Senate Committee Passes Ocean Management Bill

June 14, 2018, 7:41 AM HST (Updated June 14, 2018, 7:41 AM)

The cliffs near South Point, as seen on day of calm ocean conditions. Photo courtesy of eliduke.

The Senate Appropriations Committee passed the Commerce, Science and Justice Appropriations Bill for Fiscal Year 2019 on Thursday, June 14, 2018.

U.S. Sen. Brian Schatz (D-Hawai‘i) worked to include $1 million to preserve Papahānaumokuākea Marine National Monument, more than $36 million to improve tsunami warnings, and nearly $30 million to protect coral reefs in Hawai‘i and across the country.

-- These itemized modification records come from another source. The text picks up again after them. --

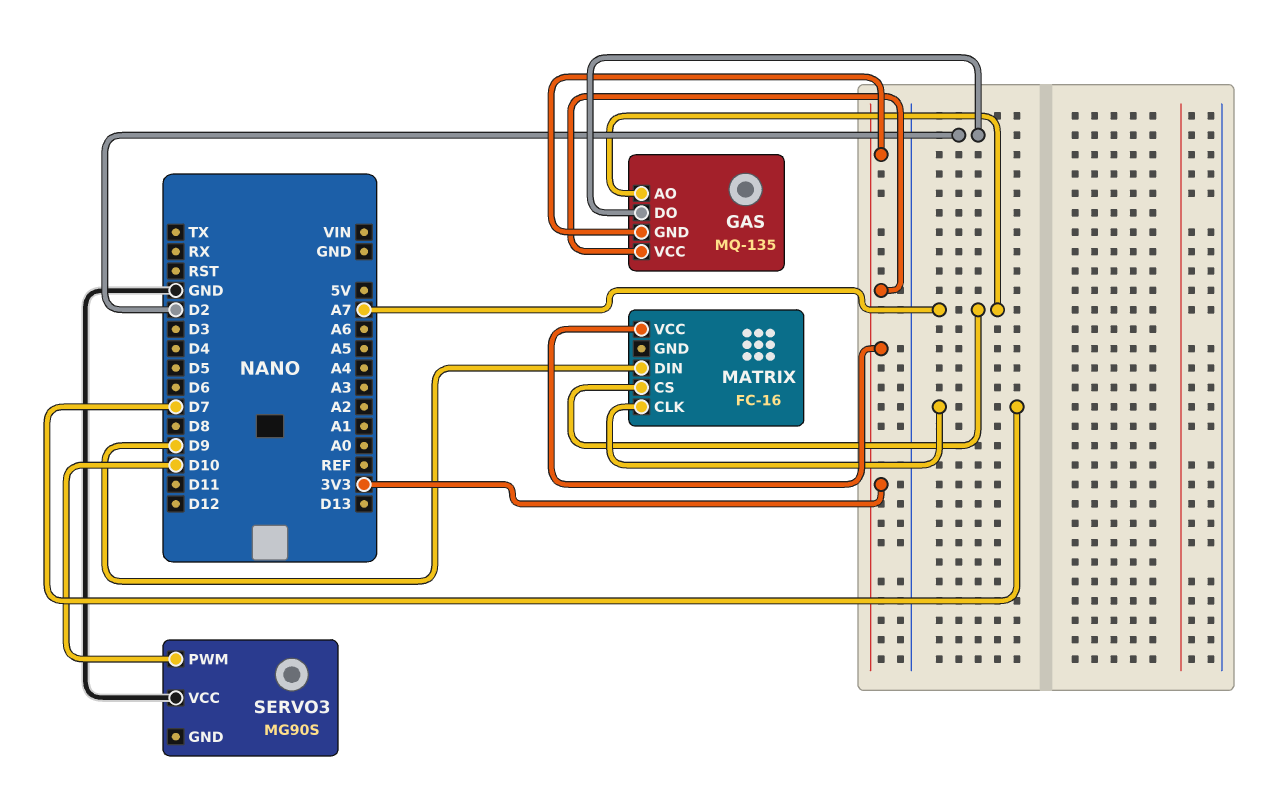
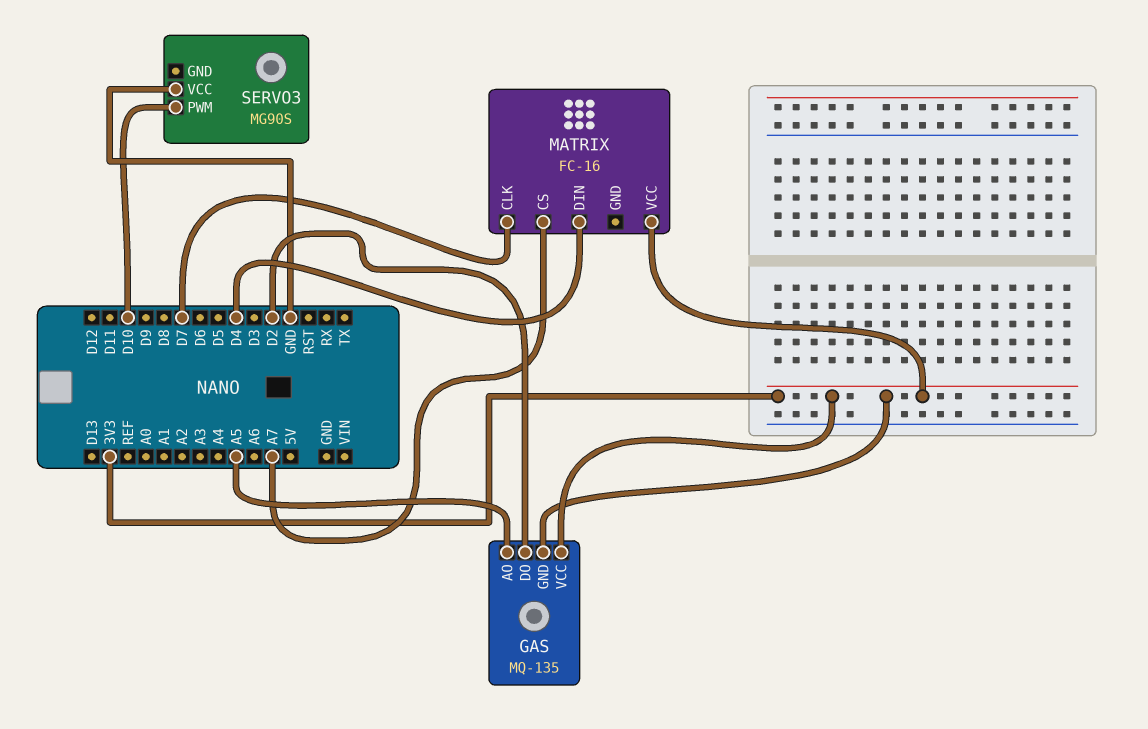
GAS pin AO: A7 -> A5
MATRIX pin DIN: D9 -> D4

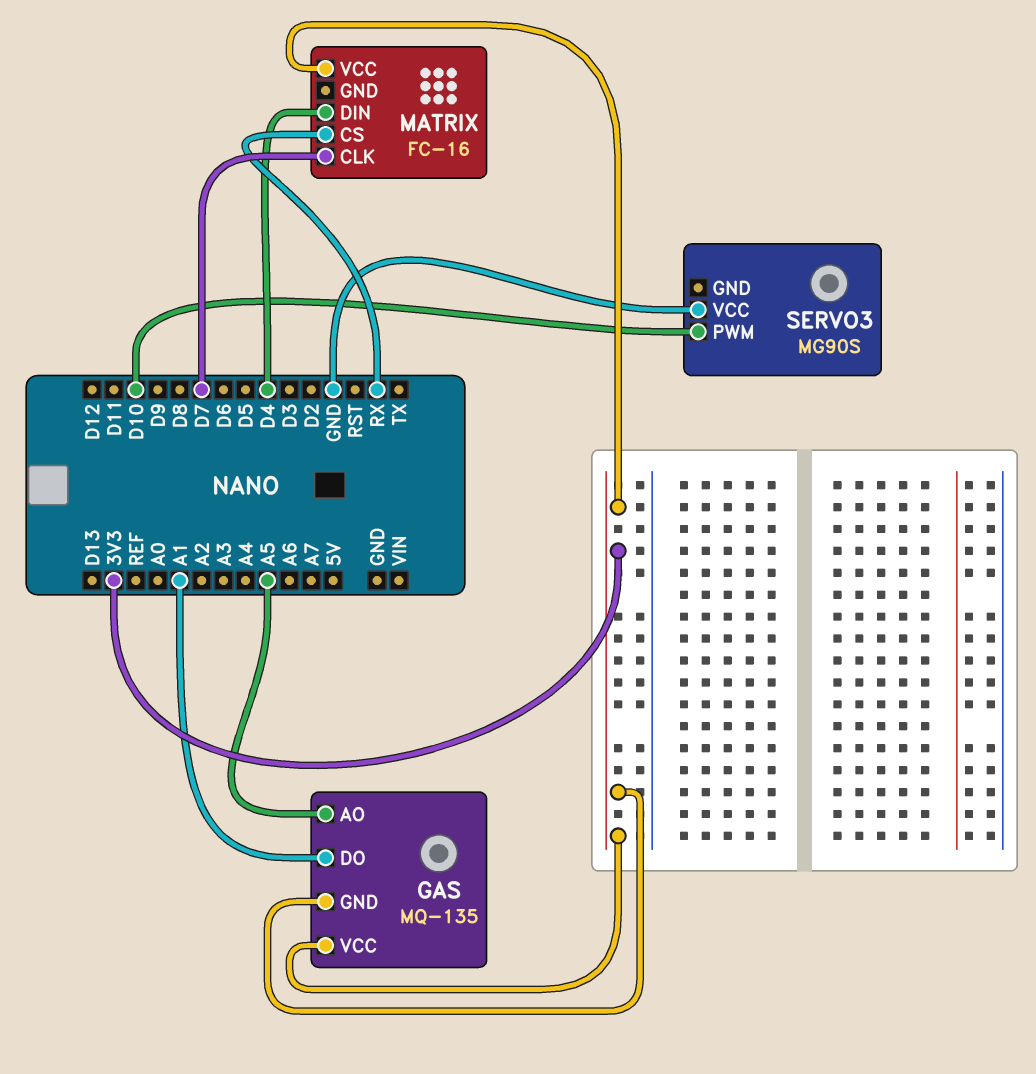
GAS pin DO: D2 -> A1
MATRIX pin CS: A7 -> RX

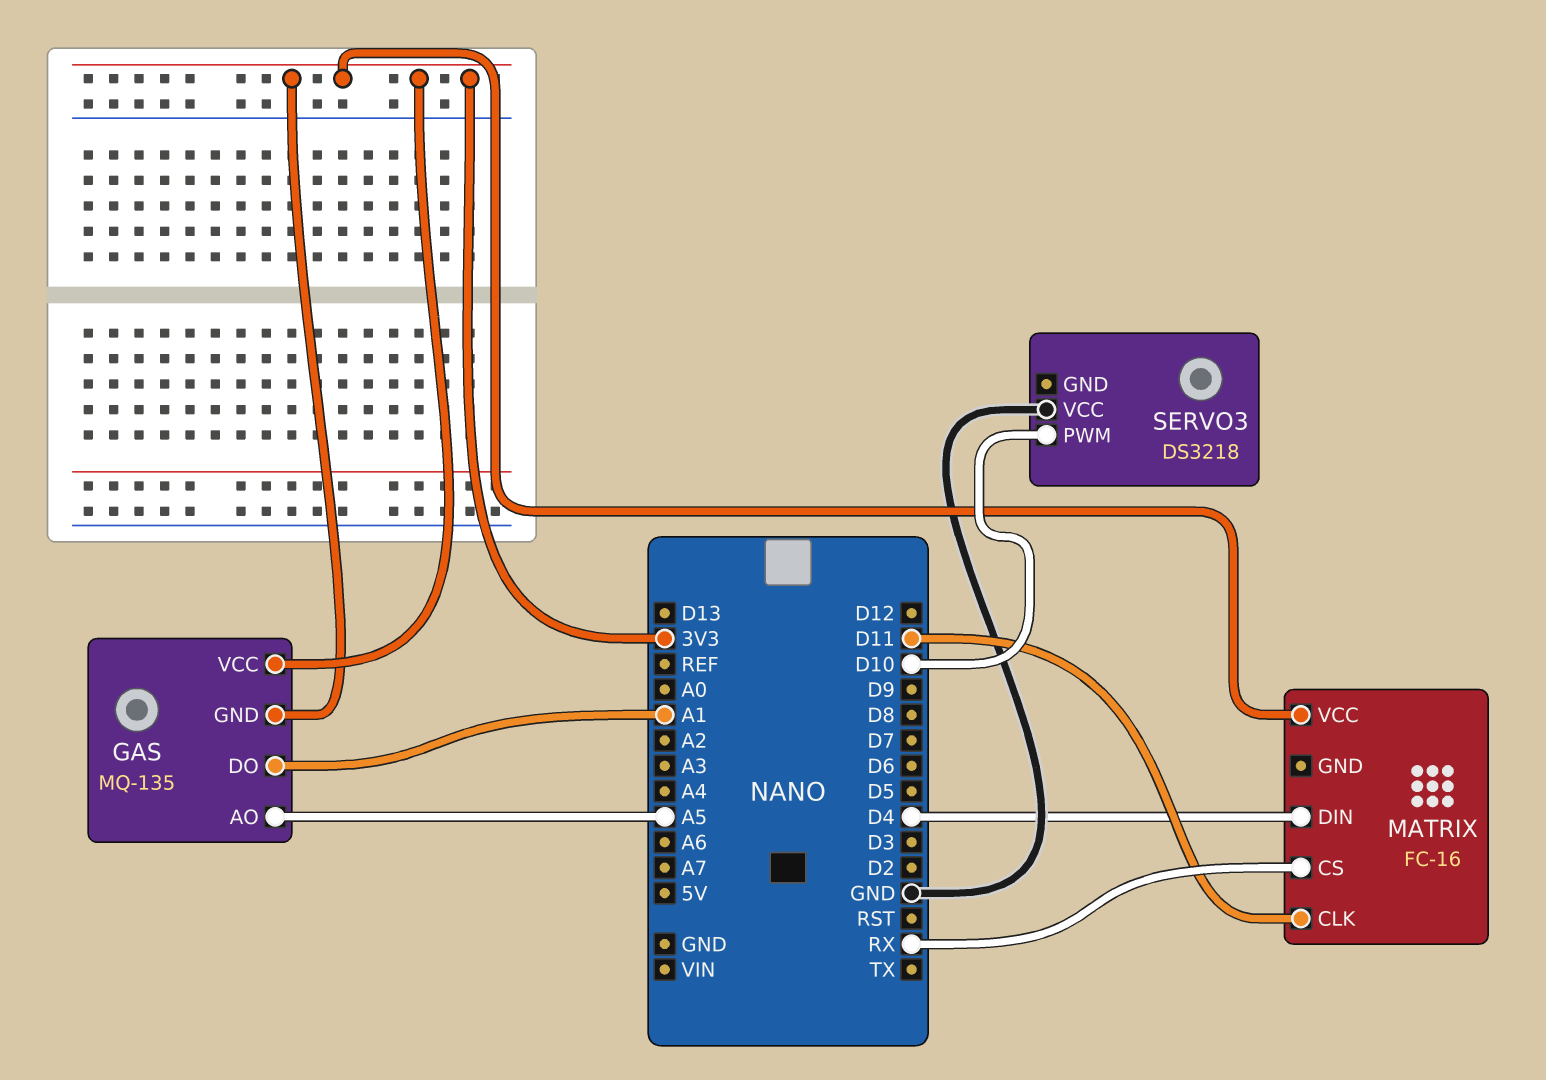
MATRIX pin CLK: D7 -> D11
SERVO3: MG90S -> DS3218

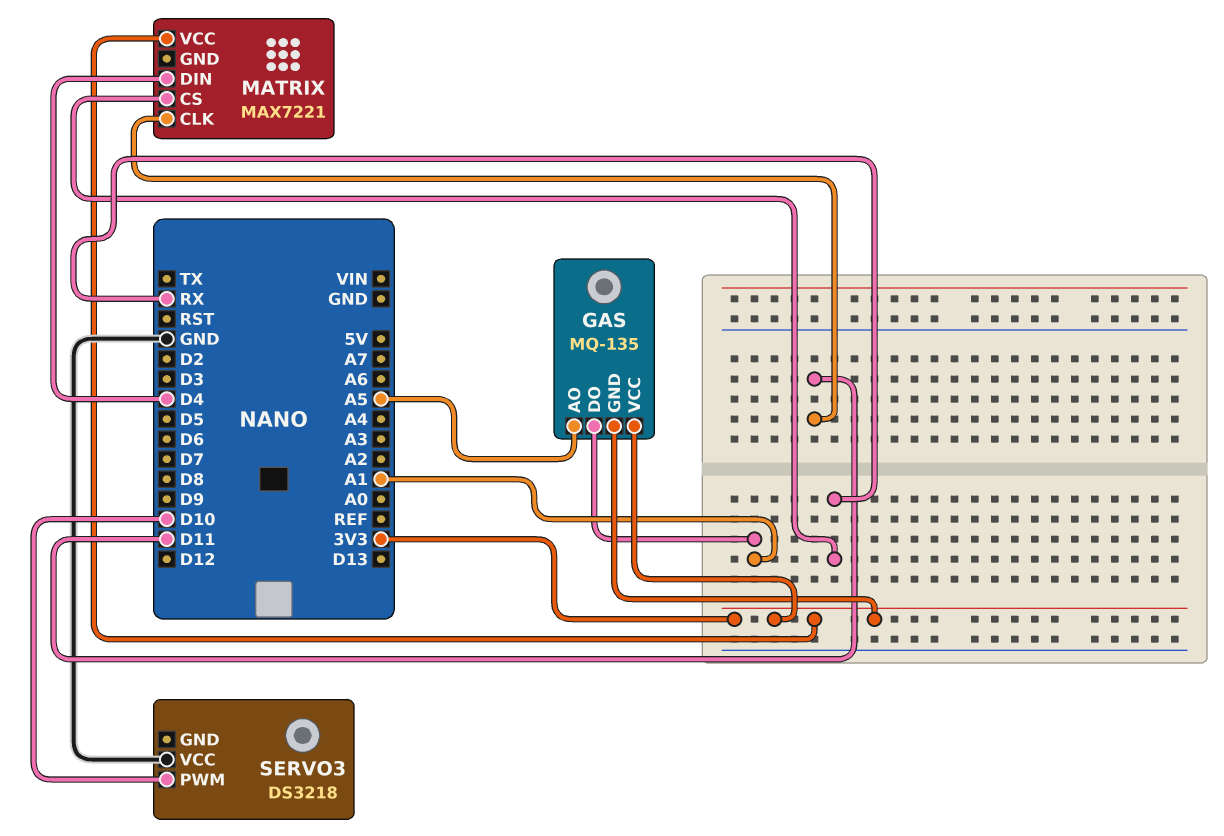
MATRIX: FC-16 -> MAX7221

“We were successful at including more federal funding to help us manage Papahānaumokuākea and protect our coral reefs,” said Sen. Schatz, a member of the Appropriations Committee. “This bill also funds our tsunami warning system so that we can strengthen tsunami forecasting and better protect Hawaiʻi’s coastal communities.”

Key funding in the Commerce, Science, and Justice Appropriations Bill sought by Sen. Schatz includes:

  • $1 million for Papahanaumokuakea Marine National Monument. The bill authorizes NOAA to make a competitive grant of up to $1 million for research and management activities in Papahānaumokuākea. The funding is subject to a 100 percent non-federal match, and will bring new resources to keep our Hawaiian archipelago healthy and productive.
  • $31.6 million for the NOAA Tsunami Program. The program provides funding to coastal states for preparedness activities such as inundation mapping, disaster planning, and tsunami education. Despite deep cuts proposed by President Trump, Sen. Schatz helped protect funding for this critical program.
  • $28.6 million for coral reef conservation. Hawai‘i has some of the country’s largest and healthiest coral reefs, but these unique ecosystems are beginning to experience the effects of climate change, including ocean warming and acidification. These effects threaten the health of coral reefs and the fish that rely on them. Sen. Schatz secured more than $28 million in funding for NOAA’s Coral Reef Conservation program, which provides funding to state agencies and community organizations in Hawai‘i and other coastal states to remove invasive species, reduce land-based sources of pollution, and restore fisheries, fishponds and coral reefs.
  • $8 million for Endangered Hawaiian Monk Seals and Sea Turtles Protection. Hawaiian monk seals are the only seal species in the world that live in only one nation’s territorial waters. This funding will continue to support monk seal conservation and recovery. Funding will also support sea turtle conservation activities such as interagency consultation and technical assistance on marine turtle by-catch reduction strategies, cooperative conservation actions in the greater Pacific region, marine turtle stock assessments and scientific research projects.
  • $71 million for the National Sea Grant Program. The funding will help support the National Sea Grant Program, including the University of Hawai‘i Sea Grant College Program which have contributed to sustainable coastal development and tourism, coastal problem resolution and marine resource stewardship.